In spite of his general unflappability, Michael Vaughan will be irritated that he has failed to do more with the bat in any of his first three innings as England's captain. He followed his 33 and 29 at Lord's with a single in the first innings at Trent Bridge. Although there is not the remotest need for him to worry - for he is such a good player - he will now feel a fraction more pressure on him each time he bats until this particular bogey is laid. After that wonderful 156 in the first Test at Edgbaston when Nasser Hussain was still in charge, he will expect the inevitable comments suggesting that the captaincy is affecting his batting and he will not enjoy them. The England captaincy has had an unfortunate habit of affecting most of its recent incumbents in this way.

It is, too, extremely frustrating to have to sit on the pavilion balcony and watch others enjoying themselves in the middle when you have yourself managed no more than a single. It is important, too, for a new captain to score runs soon after he has come into the job for it helps him to stamp his authority on the side.
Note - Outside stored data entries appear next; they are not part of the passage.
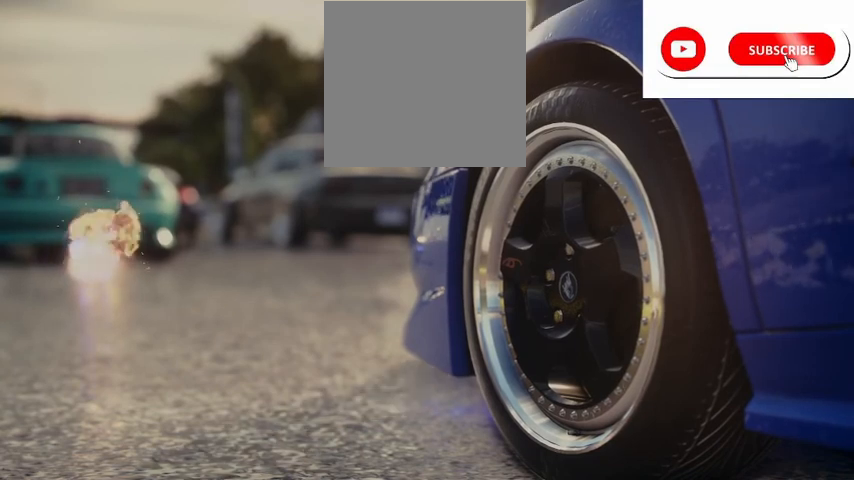
{"buttons": ["R2"], "left_stick": "center", "right_stick": "center", "events": []}
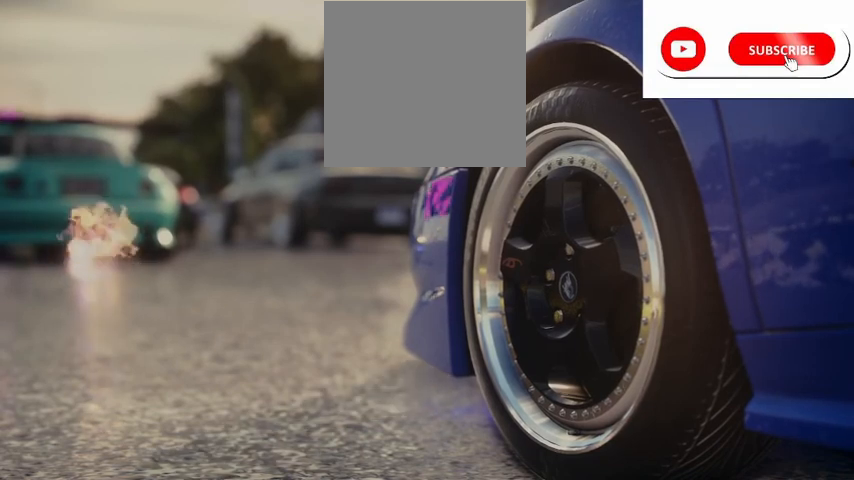
{"buttons": ["R2"], "left_stick": "center", "right_stick": "center", "events": []}
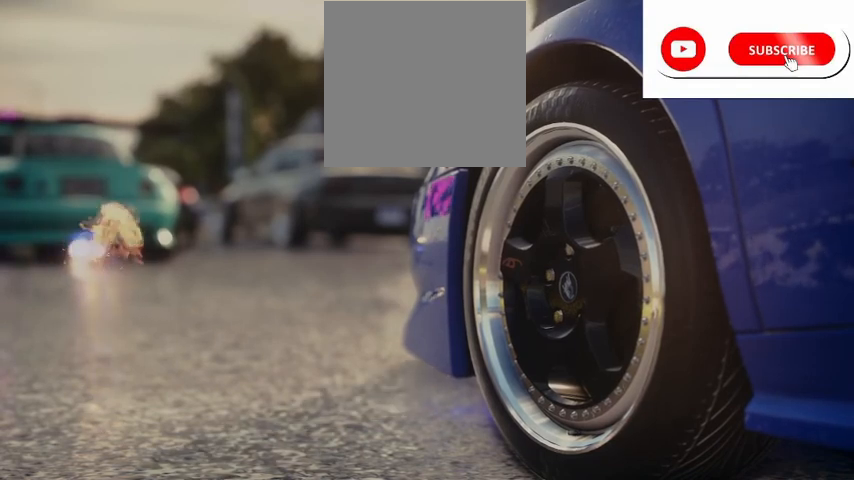
{"buttons": ["R2"], "left_stick": "center", "right_stick": "center", "events": []}
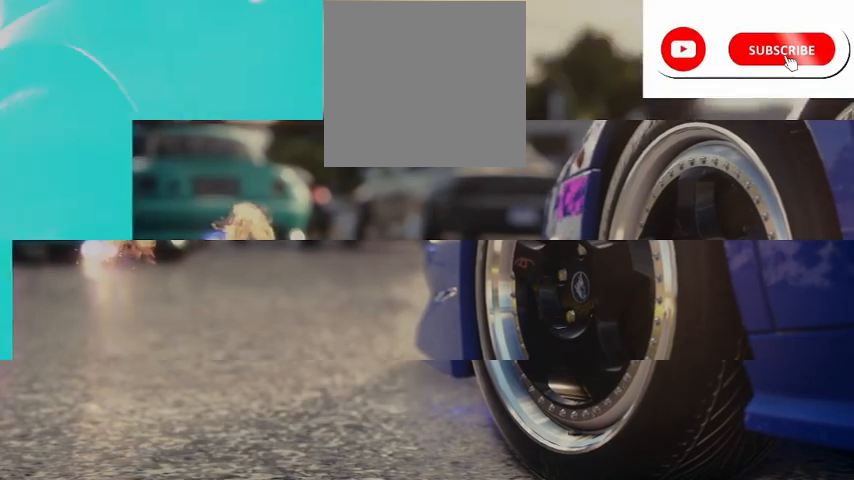
{"buttons": ["R2"], "left_stick": "center", "right_stick": "center", "events": []}
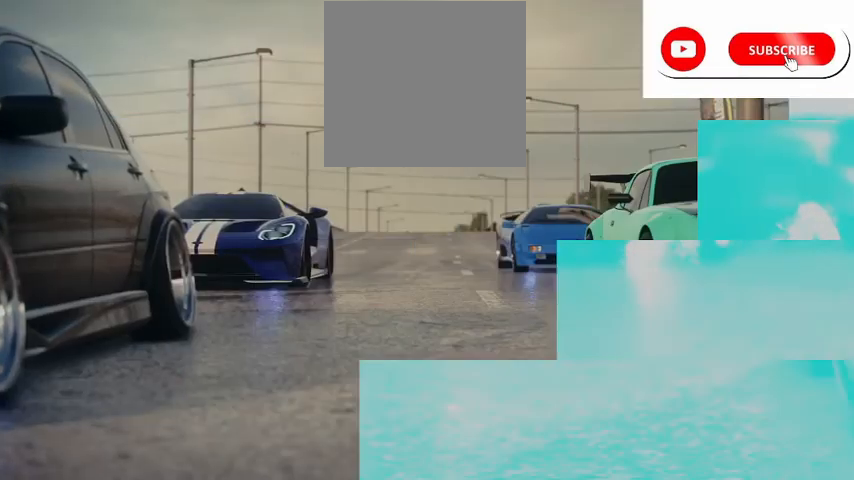
{"buttons": ["R2"], "left_stick": "center", "right_stick": "center", "events": []}
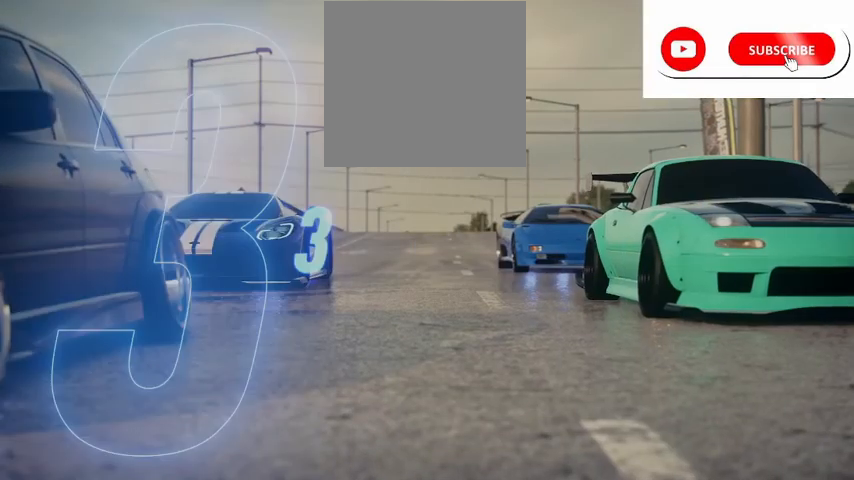
{"buttons": ["R2"], "left_stick": "center", "right_stick": "center", "events": []}
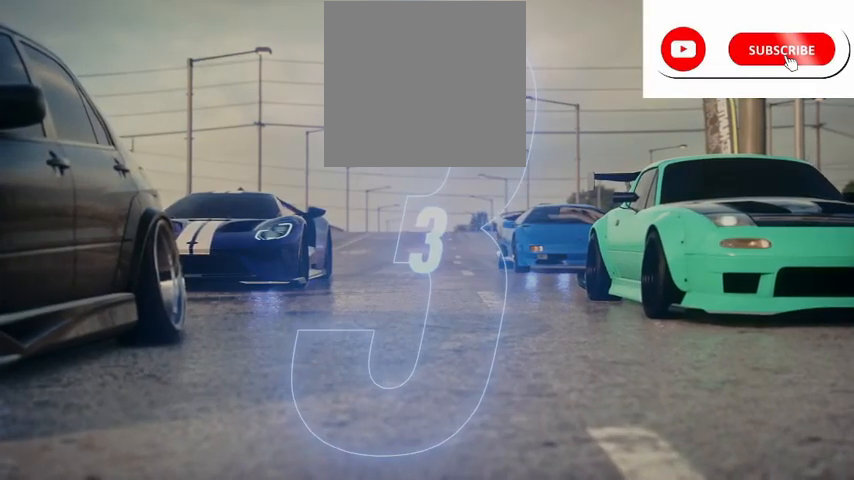
{"buttons": ["R2"], "left_stick": "center", "right_stick": "center", "events": []}
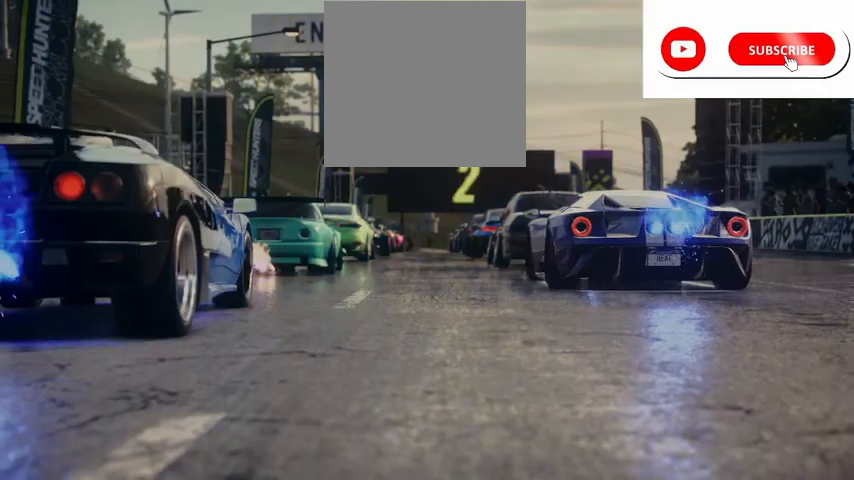
{"buttons": ["R2"], "left_stick": "center", "right_stick": "center", "events": []}
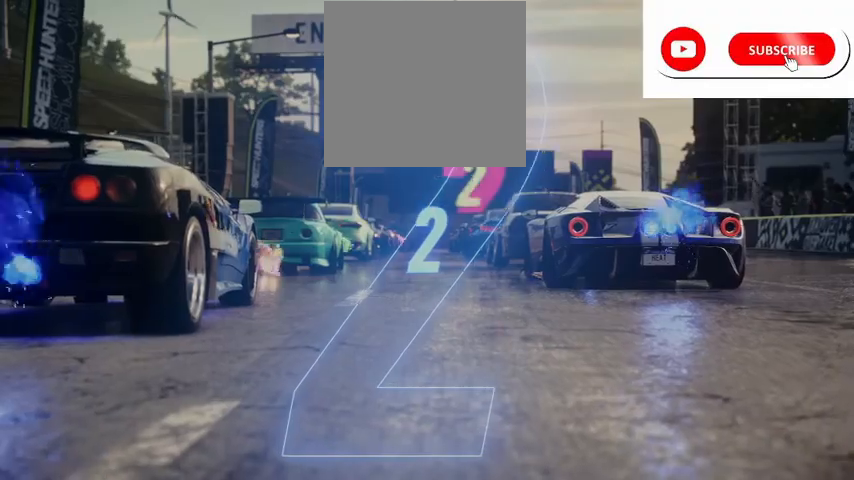
{"buttons": ["R2"], "left_stick": "center", "right_stick": "center", "events": []}
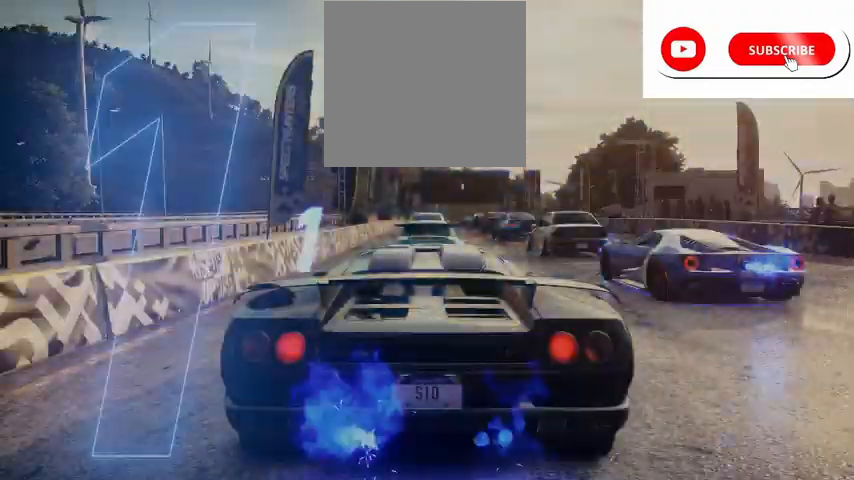
{"buttons": ["R2"], "left_stick": "center", "right_stick": "center", "events": []}
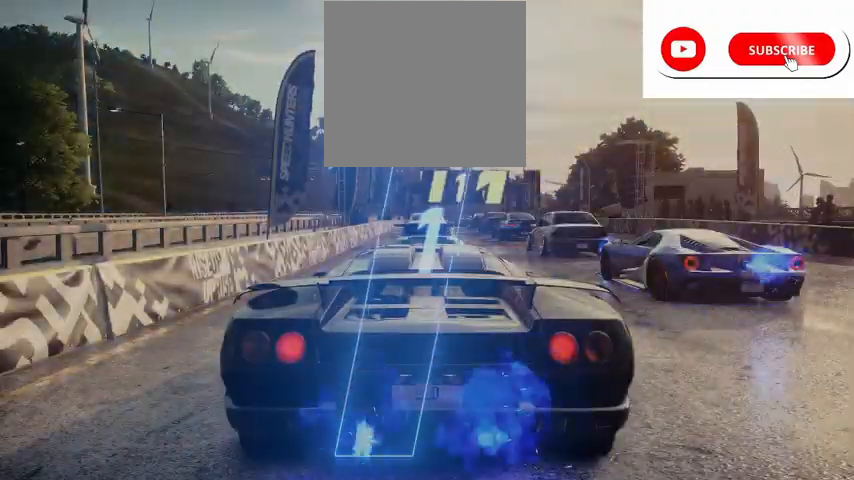
{"buttons": ["A", "R2"], "left_stick": "center", "right_stick": "center", "events": [[209, "A", "down"]]}
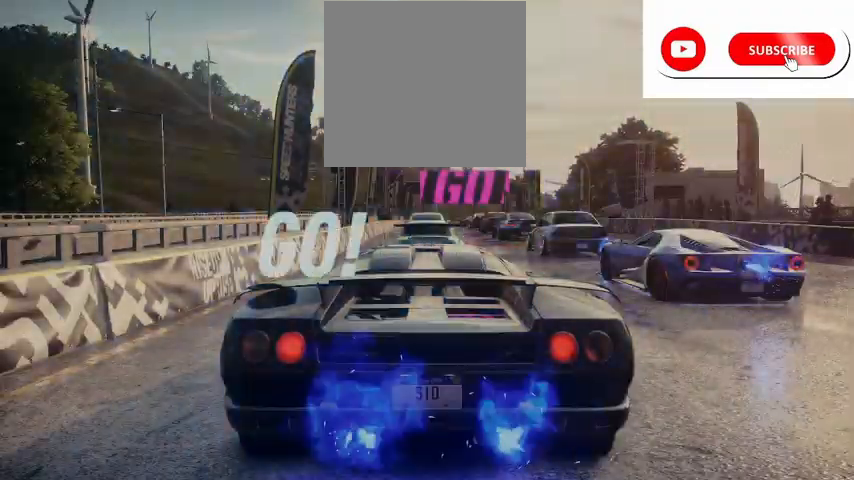
{"buttons": ["A", "R2"], "left_stick": "center", "right_stick": "center", "events": [[83, "left_stick", "up"], [250, "left_stick", "center"]]}
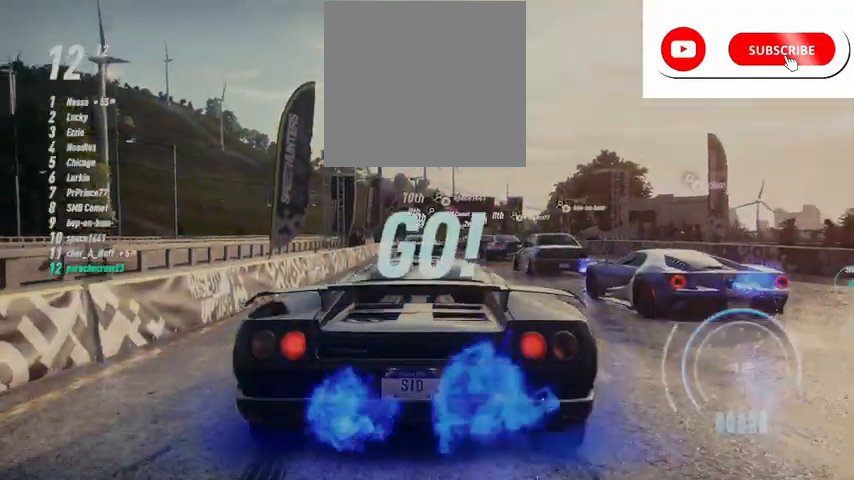
{"buttons": ["A", "R2"], "left_stick": "center", "right_stick": "center", "events": [[41, "Y", "down"], [166, "Y", "up"], [333, "Y", "down"], [458, "Y", "up"]]}
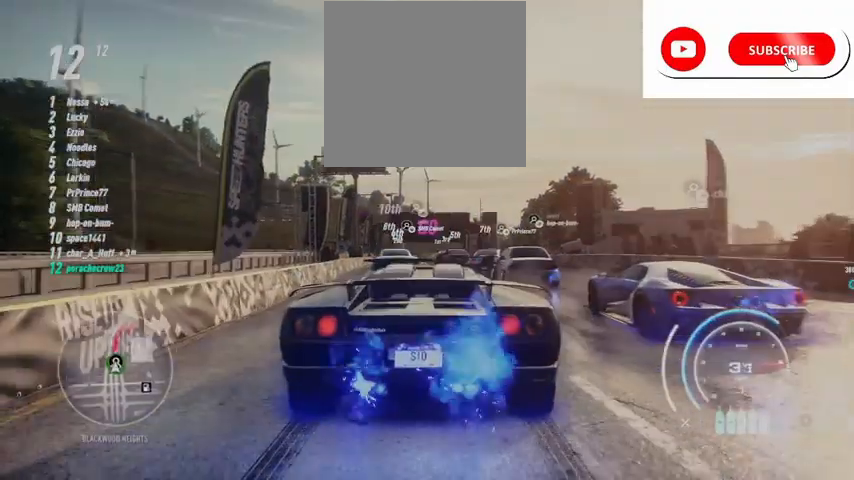
{"buttons": ["A", "R2"], "left_stick": "center", "right_stick": "center", "events": [[83, "left_stick", "right"], [292, "left_stick", "center"], [375, "Y", "down"], [459, "Y", "up"]]}
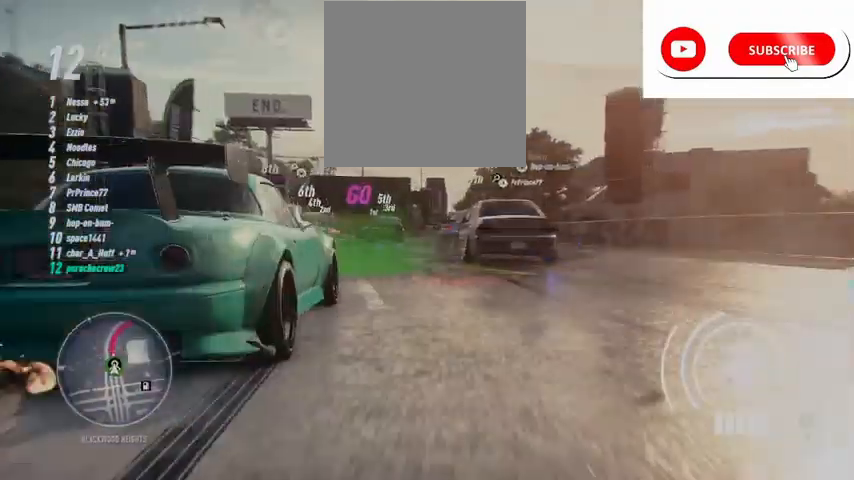
{"buttons": ["A", "R2"], "left_stick": "center", "right_stick": "center", "events": [[42, "Y", "down"], [126, "Y", "up"], [251, "Y", "down"], [251, "left_stick", "left"], [334, "Y", "up"], [376, "left_stick", "center"]]}
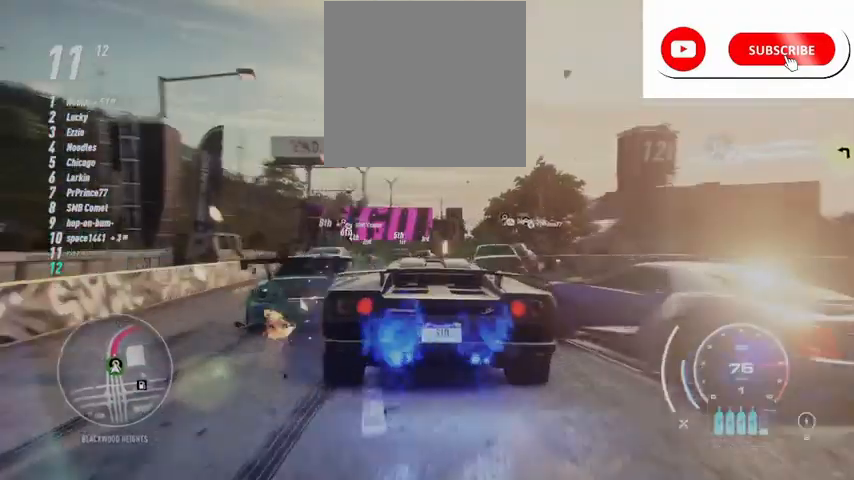
{"buttons": ["A", "R2"], "left_stick": "center", "right_stick": "center", "events": [[292, "left_stick", "left"], [417, "left_stick", "center"]]}
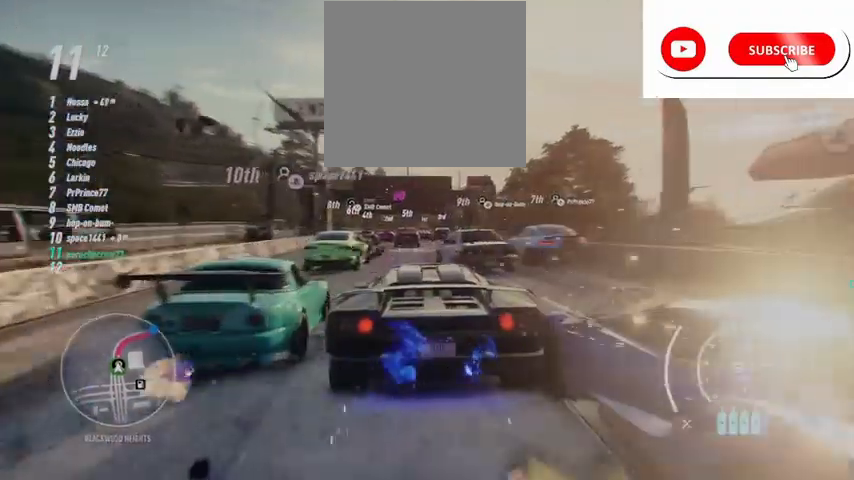
{"buttons": ["A", "R1", "R2"], "left_stick": "center", "right_stick": "center", "events": [[167, "left_stick", "left"], [251, "left_stick", "center"], [459, "R1", "down"]]}
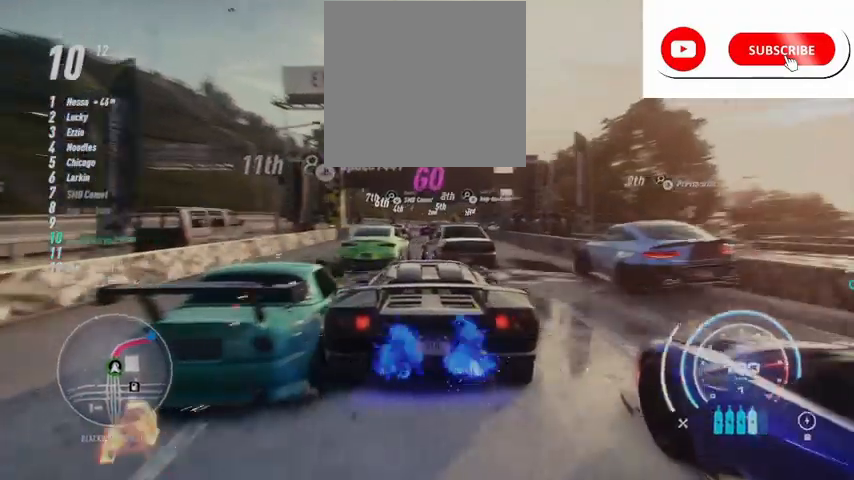
{"buttons": ["A", "R2"], "left_stick": "right", "right_stick": "center", "events": [[83, "R1", "up"], [375, "left_stick", "right"]]}
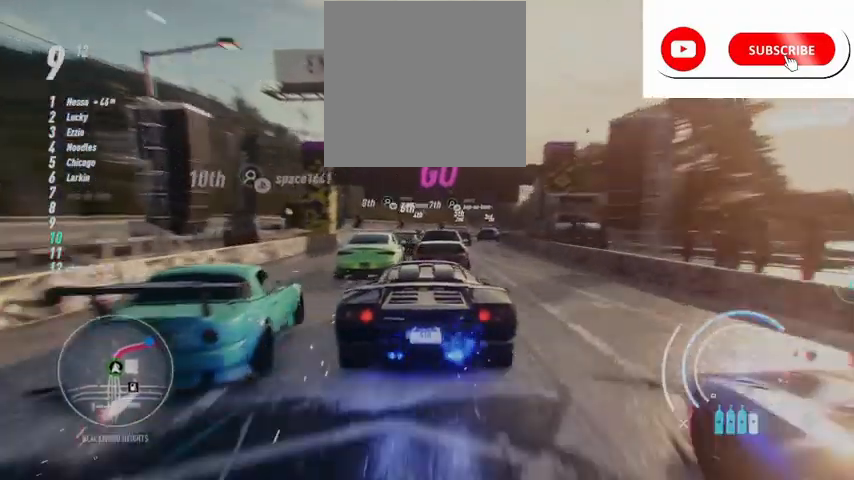
{"buttons": ["A", "R2"], "left_stick": "center", "right_stick": "center", "events": [[126, "left_stick", "center"], [376, "left_stick", "right"], [459, "left_stick", "center"]]}
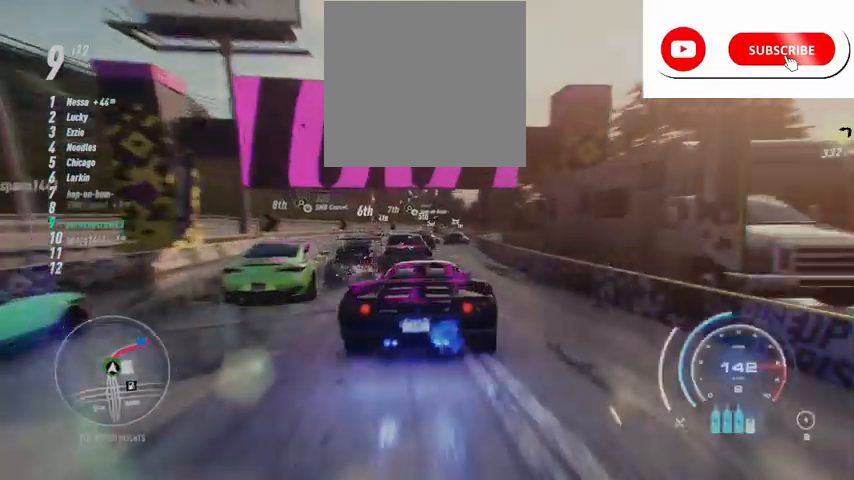
{"buttons": ["A", "R2"], "left_stick": "center", "right_stick": "center", "events": []}
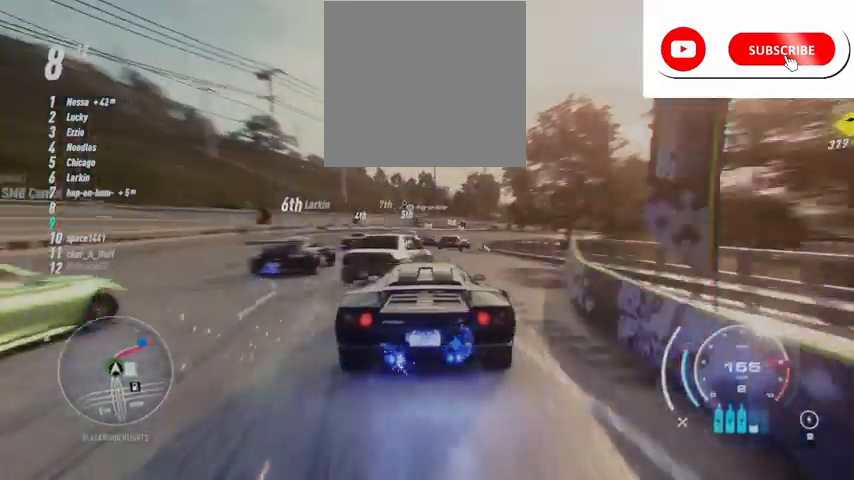
{"buttons": ["A", "R2"], "left_stick": "center", "right_stick": "center", "events": [[83, "left_stick", "right"], [250, "left_stick", "left"], [458, "left_stick", "center"]]}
Vaughan will take heart from the example of his opposite number, Graeme Smith. The South Africa captain did not have a successful time with the bat in the recent NatWest Series one-day tournament. When it came to the Test matches the shackles were thrown off with a vengeance. Scores of 277 and 85 at Edgbaston were followed by a small matter of 259 at Lord's.

No one is suggesting that Vaughan will fill his boots to this extent. None the less, after all those mouth-watering hundreds in the last year and a bit, Vaughan has shown that he has an appetite for big scores and when the time comes, he will surely make the most of it. If the second innings at Trent Bridge does not provide the answer, he will then have the chance of putting the record straight in front of his own Yorkshire crowd at Headingley in the fourth Test.

Vaughan is a much more determined man than his smiling, easy-going appearance suggests. The South Africans will not make the mistake of underestimating him and before the series is out it will be astonishing if their bowlers have not again suffered as they did at Edgbaston. Ironically, the first day here ended with South Africa's bowlers having more serious problems than England's batsmen.